He quickly moved his clothes to a couple dryers, and shoved some quarters into them. He suddenly realized that he needed to keep track of Reba. Find out where she was staying.

“Hey, Donna. Do you mind if I run a quick errand I forgot about while my clothes dry?”

“No problem, sweetie. I’ll stick ‘em in your basket if they get done before you get back,” she replied.

“Your a doll,” he complimented.

Sammy threw on his coat and hat as he scurried across the street, and wove his way through the desert willows, ocotillo, and barrel cactuses that had been planted along the boulevard. Reba was almost out of sight, and he stepped his pace up to a trot. He got just close enough to keep her in view, and prayed to God he was bundled up enough to disguise himself if she pulled a sudden turn around. At least he was way thinner than she would remember. He trailed her to a motel near the freeway, and watched her disappear through the entrance. He wondered what she was driving. At least he knew where she was staying, a valuable piece of information to have. Probably getting aroused thinking about the torturing she would be dishing out soon, and the ensuing rapture. Sammy wondered what she had been using for pleasure during his five year absence.

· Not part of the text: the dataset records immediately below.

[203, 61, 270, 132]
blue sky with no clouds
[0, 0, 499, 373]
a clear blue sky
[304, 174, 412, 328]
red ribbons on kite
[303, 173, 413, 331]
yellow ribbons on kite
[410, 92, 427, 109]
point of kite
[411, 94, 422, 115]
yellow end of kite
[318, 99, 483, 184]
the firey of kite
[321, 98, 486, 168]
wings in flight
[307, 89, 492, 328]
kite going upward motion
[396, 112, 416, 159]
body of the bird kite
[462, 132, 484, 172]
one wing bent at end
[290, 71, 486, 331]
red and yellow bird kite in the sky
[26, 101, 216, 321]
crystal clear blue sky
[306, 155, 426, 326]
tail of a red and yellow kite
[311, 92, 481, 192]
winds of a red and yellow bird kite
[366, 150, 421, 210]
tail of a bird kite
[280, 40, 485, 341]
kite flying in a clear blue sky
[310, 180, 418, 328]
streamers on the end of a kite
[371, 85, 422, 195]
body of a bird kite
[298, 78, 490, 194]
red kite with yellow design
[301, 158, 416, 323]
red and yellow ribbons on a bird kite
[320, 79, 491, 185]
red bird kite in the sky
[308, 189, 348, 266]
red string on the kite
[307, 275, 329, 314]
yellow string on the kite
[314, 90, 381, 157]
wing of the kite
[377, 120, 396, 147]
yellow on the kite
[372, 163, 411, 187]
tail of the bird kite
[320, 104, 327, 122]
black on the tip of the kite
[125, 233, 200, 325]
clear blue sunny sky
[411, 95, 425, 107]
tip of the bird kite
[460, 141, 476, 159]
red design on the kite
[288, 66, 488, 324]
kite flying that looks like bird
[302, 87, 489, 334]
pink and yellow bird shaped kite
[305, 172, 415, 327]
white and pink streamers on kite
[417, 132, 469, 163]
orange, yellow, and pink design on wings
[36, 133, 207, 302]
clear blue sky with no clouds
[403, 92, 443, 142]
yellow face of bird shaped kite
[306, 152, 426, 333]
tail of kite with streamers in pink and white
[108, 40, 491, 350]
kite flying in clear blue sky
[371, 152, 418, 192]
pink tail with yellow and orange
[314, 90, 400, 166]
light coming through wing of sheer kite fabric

He knew how much pleasure Reba had felt while abusing him. He had heard her many times thrashing around her bedroom carrying on like a lioness in heat afterwards. Often, he would lie on the floor after a brutal beating, and listen to her moaning, and howling, her voice rising like summer heat until she shrieked like a banshee, over and over, praying her ecstasy would overpower her heart, and kill her.

The most hardened souls of humanity would have recoiled from the depravity of her gratification, which sounded to Sammy like the entire underworld was screaming out their eternal agony. Damn, it was scary! Her perversion was obvious in her green eyes when you looked at their burning intensity, and the permanent sneer that shaped her lips, and the way her nostrils quivered with hatred of all things living, and the slight tremor of her entire head. Her left eye spiraled like a striped pinwheel when she was peaking. Made her look real crazy.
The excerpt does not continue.